Nurses General Nursing

Published

I just graduated in May from nursing school. I would first like to say, that I loved school, I loved learning, and I loved clinical. I have my first job on days on a medsurg floor. I am now done with orientation (only got 6 weeks of the promised 12 weeks). I absolutely hate my job. I don't mind the 12 hour shifts, I don't mind working days, and I love the people I work with. I don't know why I dread going to work so much. I sit at home the night before my shift and get myself so worked up. Worked up to the point that I am crying & sick to my stomach. I can't explain why I don't like it. Once I'm at work, most days I am perfectly fine, but the thought of it makes me so anxious. Is it normal to feel this way? I had a melt down at work last week because so many orders came in at once for one patient and I didn't know how in the world I was going to be able to do all of it, plus care for 6 other patients. We usually have anywhere from 6-8 patients. I just need some advice. I don't know if I am feeling this way because I am a new grad or what. I just don't want to feel miserable about going to work.

Specializes in Med-Surg, Emergency, CEN.

Yes, this is pretty normal. Even though someone else will say it is not, I feel like it is because you tell me you feel fine when you actually start working. I felt the same way for a while. Ask for help from your previous preceptor or charge nurse when you are getting overwhelmed.

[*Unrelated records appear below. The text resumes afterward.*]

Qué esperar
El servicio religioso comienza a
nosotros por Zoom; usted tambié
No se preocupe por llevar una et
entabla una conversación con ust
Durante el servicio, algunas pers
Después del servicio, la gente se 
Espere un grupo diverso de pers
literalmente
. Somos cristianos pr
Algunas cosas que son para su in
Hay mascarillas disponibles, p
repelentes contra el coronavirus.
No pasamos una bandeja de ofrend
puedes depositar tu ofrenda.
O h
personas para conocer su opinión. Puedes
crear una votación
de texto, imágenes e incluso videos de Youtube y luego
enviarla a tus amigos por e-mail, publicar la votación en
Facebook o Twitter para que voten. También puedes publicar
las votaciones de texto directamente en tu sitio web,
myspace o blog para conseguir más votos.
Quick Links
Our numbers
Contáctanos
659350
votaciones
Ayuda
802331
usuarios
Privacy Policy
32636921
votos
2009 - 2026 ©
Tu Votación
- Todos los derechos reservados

I just graduated in May from nursing school. I would first like to say, that I loved school, I loved learning, and I loved clinical. I have my first job on days on a medsurg floor. I am now done with orientation (only got 6 weeks of the promised 12 weeks). I absolutely hate my job. I don't mind the 12 hour shifts, I don't mind working days, and I love the people I work with. I don't know why I dread going to work so much. I sit at home the night before my shift and get myself so worked up. Worked up to the point that I am crying & sick to my stomach. I can't explain why I don't like it. Once I'm at work, most days I am perfectly fine, but the thought of it makes me so anxious. Is it normal to feel this way? I had a melt down at work last week because so many orders came in at once for one patient and I didn't know how in the world I was going to be able to do all of it, plus care for 6 other patients. We usually have anywhere from 6-8 patients. I just need some advice. I don't know if I am feeling this way because I am a new grad or what. I just don't want to feel miserable about going to work.

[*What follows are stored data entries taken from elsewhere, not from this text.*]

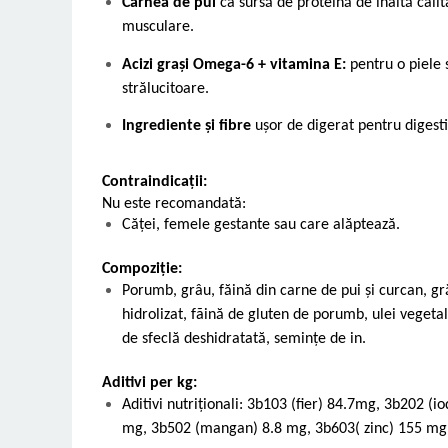
Carnea de pui
ca sursă de proteină de înaltă calit
musculare.
Acizi grași Omega-6 + vitamina E:
pentru o piele 
strălucitoare.
Ingrediente şi fibre
uşor de digerat pentru digest
Contraindicații:
Nu este recomandată:
Căței, femele gestante sau care alăptează.
Compoziție:
Porumb, grâu, făină din carne de pui şi curcan, gr
hidrolizat, fãină de gluten de porumb, ulei vegeta
de sfeclă deshidratată, seminţe de in.
Aditivi per kg:
Aditivi nutriţionali: 3b103 (fier) 84.7mg, 3b202 (i
mg, 3b502 (mangan) 8.8 mg, 3b603( zinc) 155 mg,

I think that's pretty normal when you care and have more tasks to complete than are humanly possible. I got really good at clustering care and figuring out which corners were the least harmful to cut. I would also take 10 minutes to sit down and make a quick plan, even when the sky was falling. It gave me some clarity of thought and put me back on a path instead of ping-ponging around like a maniac.

I will just say that some things that help me when I'm overwhelmed with tasks/orders/too much stuff are to 1) make a check list of things I need to do (checking them off when done feels so good), 2) remembering that you don't eat the elephant all at once; you eat it one bite at a time (think of large imposing tasks in small incremental chunks...it's less daunting), 3) remember that you don't have to be perfect and that you don't have to be Florence Nightengale nurse right now. You just have to give basic patient care and carry out your orders. Survival mode. The fluff will come once you get that good muscle memory and can do some things on sort of auto pilot, then you can give that good Florence type care and all that.

I used to feel like a failure when I was a new nurse because all I could do was just survive the shift and get the most basic things done, no extra. Now I know that that's just how it is when you're learning. Be gracious and gentle with yourself and don't judge yourself harshly. It will come in time.

Specializes in Clinical Research, Outpt Women's Health.

Yep. Totally normal. Hang in there.

Specializes in Med Surg/PCU.

I agree with everyone else. Totally normal. Keep up the hard work, you'll get it!!